Delhi-based Nikhil Kumar and Chintan Prajapati started Greenevon Bio Bottles, a startup that makes plastic-like items using sugarcane. Their products are biodegradable and decompose in 180 days.

These Bottles Decompose in 180 Days & Look Like They’re Made of Plastic!

From storing water to juices and various other daily essentials, plastic containers have become ubiquitous in our surroundings. Despite India’s ban on single-use plastic, we see little change in the amount of plastic waste in landfills. While many states have enforced bans on single-use plastic, plastic water bottles remain a common source of plastic waste ending up in landfills.

According to a report by Moneycontrol, “Approximately 2.8 lakh tonnes of plastic bottle waste goes uncollected annually. The environmental impact is significant. Macroplastics, including PET, often clog sewage systems in urban and rural areas, pollute rivers, lakes, and beaches, and degrade the aesthetic and ecological value of tourist destinations and landscapes.”

To combat the escalating issue of plastic waste, many individuals and changemakers have devised various solutions. Among these innovators is Nikhil Kumar of Greenevon Bio Bottles, who has pioneered a bottle made from sugarcane!
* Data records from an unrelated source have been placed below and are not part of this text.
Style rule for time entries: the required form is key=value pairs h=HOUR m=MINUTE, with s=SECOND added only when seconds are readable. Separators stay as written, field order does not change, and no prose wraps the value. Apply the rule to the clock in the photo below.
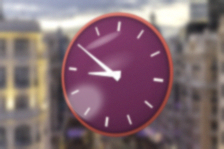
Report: h=8 m=50
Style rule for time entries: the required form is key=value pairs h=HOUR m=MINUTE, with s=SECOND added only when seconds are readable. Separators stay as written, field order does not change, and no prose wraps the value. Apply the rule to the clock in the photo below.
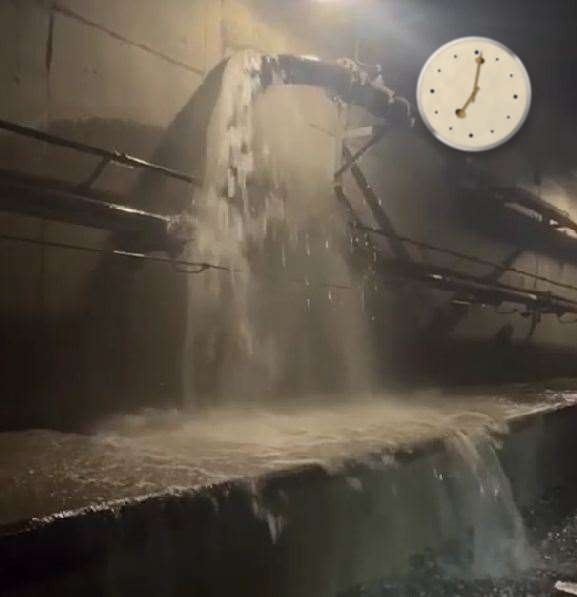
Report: h=7 m=1
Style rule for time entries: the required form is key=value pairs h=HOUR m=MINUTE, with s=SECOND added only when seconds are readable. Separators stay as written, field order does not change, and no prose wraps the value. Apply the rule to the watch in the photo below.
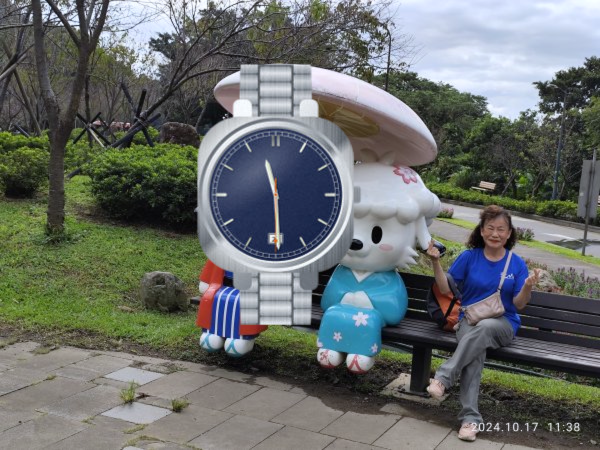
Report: h=11 m=29 s=30
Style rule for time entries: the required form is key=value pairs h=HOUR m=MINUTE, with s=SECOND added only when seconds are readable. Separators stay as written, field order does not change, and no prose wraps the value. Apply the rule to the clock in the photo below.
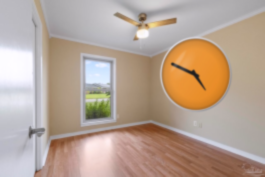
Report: h=4 m=49
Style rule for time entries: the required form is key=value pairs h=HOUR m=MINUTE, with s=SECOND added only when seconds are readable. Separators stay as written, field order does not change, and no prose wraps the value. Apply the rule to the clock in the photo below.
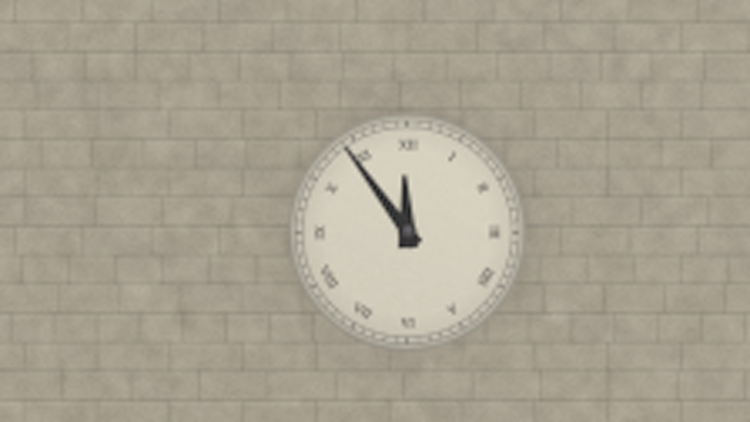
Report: h=11 m=54
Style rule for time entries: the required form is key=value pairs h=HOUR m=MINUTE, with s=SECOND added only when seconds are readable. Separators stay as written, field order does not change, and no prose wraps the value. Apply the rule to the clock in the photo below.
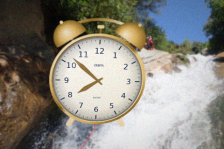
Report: h=7 m=52
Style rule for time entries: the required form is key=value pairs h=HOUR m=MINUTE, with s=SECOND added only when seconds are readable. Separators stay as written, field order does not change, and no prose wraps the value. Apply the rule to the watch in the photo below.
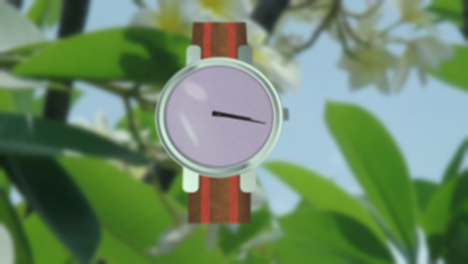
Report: h=3 m=17
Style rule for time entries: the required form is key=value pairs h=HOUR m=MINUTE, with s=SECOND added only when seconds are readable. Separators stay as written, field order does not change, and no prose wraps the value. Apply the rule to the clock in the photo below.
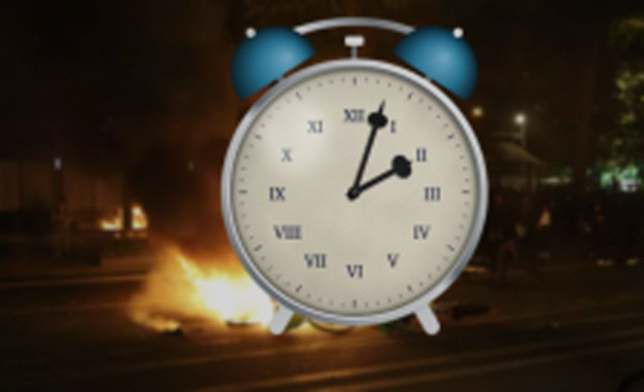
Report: h=2 m=3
“The bottle is 100% biodegradable and 100% natural made using sugarcane. These bottles are environment friendly and only take 180 days to degrade when exposed to moisture and high temperatures,” Nikhil tells The Better India.

So how did this innovator innovate a bottle using a plant? We were as intrigued as you are.

‘It is my dream to make the world greener’

Born and raised in Delhi, Nikhil always harboured a passion for business. After completing his graduation, he resolved to embark on an entrepreneurial journey of his own.

“This isn’t my first venture into the business world. I’ve always been driven to create something that’s uniquely mine. Initially, I ventured into the coffee industry, followed by a stint in the clothing business, before transitioning into eco-friendly ventures,” he shares.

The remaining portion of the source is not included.